Ethereum currently secures a dominant share of the stablecoin market, managing approximately 55% of the total supply valued near $190 billion out of more than $320 billion in stablecoins. This significant market presence persists even as Ethereum’s own token, ETH, has struggled to break above $2,200 for several months, highlighting a decoupling between network demand and token price.
Data from Dune Analytics reveals that the remaining blockchains collectively hold less than $60 billion in stablecoins, with TRON alone controlling around $90 billion less than Ethereum. Despite rapid growth in the stablecoin ecosystem, Ethereum’s share has remained relatively stable over a two-year period. Experts attribute this largely to Ethereum’s unmatched security and decentralization, which appeals to institutional actors conducting large stablecoin transfers who prioritize network robustness over transaction costs.

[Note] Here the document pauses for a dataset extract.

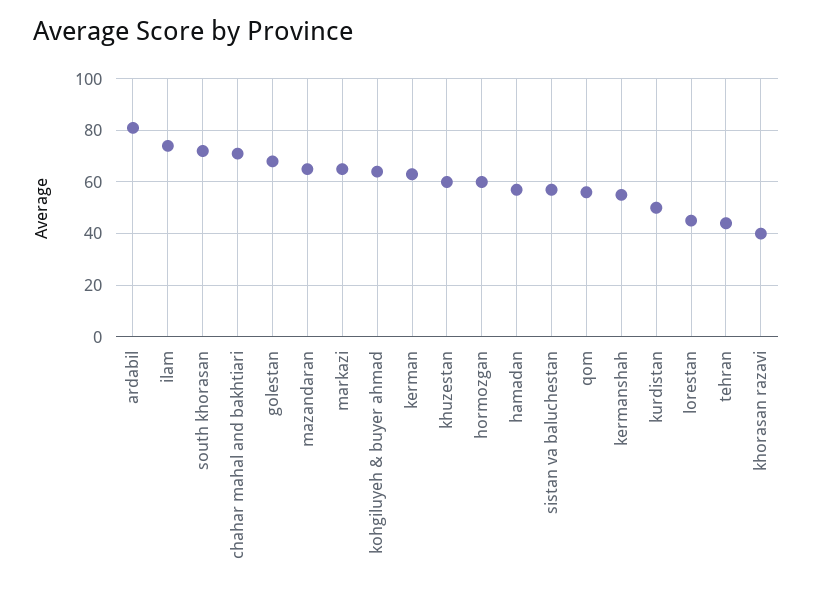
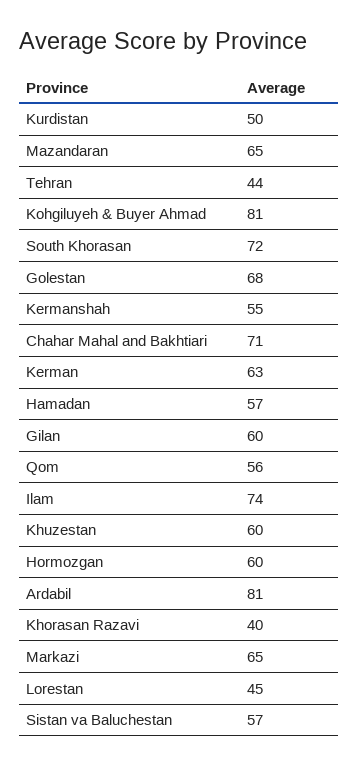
kohgiluyeh & buyer ahmad: 65 -> 81
Gilan: none -> 60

The network benefits from an immense amount of staked ETH—over 39 million tokens securing the blockchain—which makes it mathematically expensive and difficult to attack. This security feature remains a key factor behind why companies like Circle, Fidelity, and BlackRock place trust in Ethereum as the main settlement layer for stablecoins and large-value transfers.
While other blockchains such as Solana and Ethereum’s Layer 2 solutions—like Arbitrum, Optimism, and Base—handle higher daily volumes of quick retail transactions at much lower fees, the large-scale value stored and transacted on Ethereum remains unparalleled. The shift of retail stablecoin trading to Layer 2 platforms reduces fee revenues on Ethereum’s mainnet, which contributes to the stagnant ETH price despite growing ecosystem usage.
Currently, stablecoins total approximately $323 billion in market capitalization, with USDT representing nearly 59% of that value. Ethereum’s continued dominance in stablecoin reserves underscores its critical role in the crypto financial infrastructure, even as the token’s price faces downward pressure in the near term due to evolving usage patterns and scaling solutions.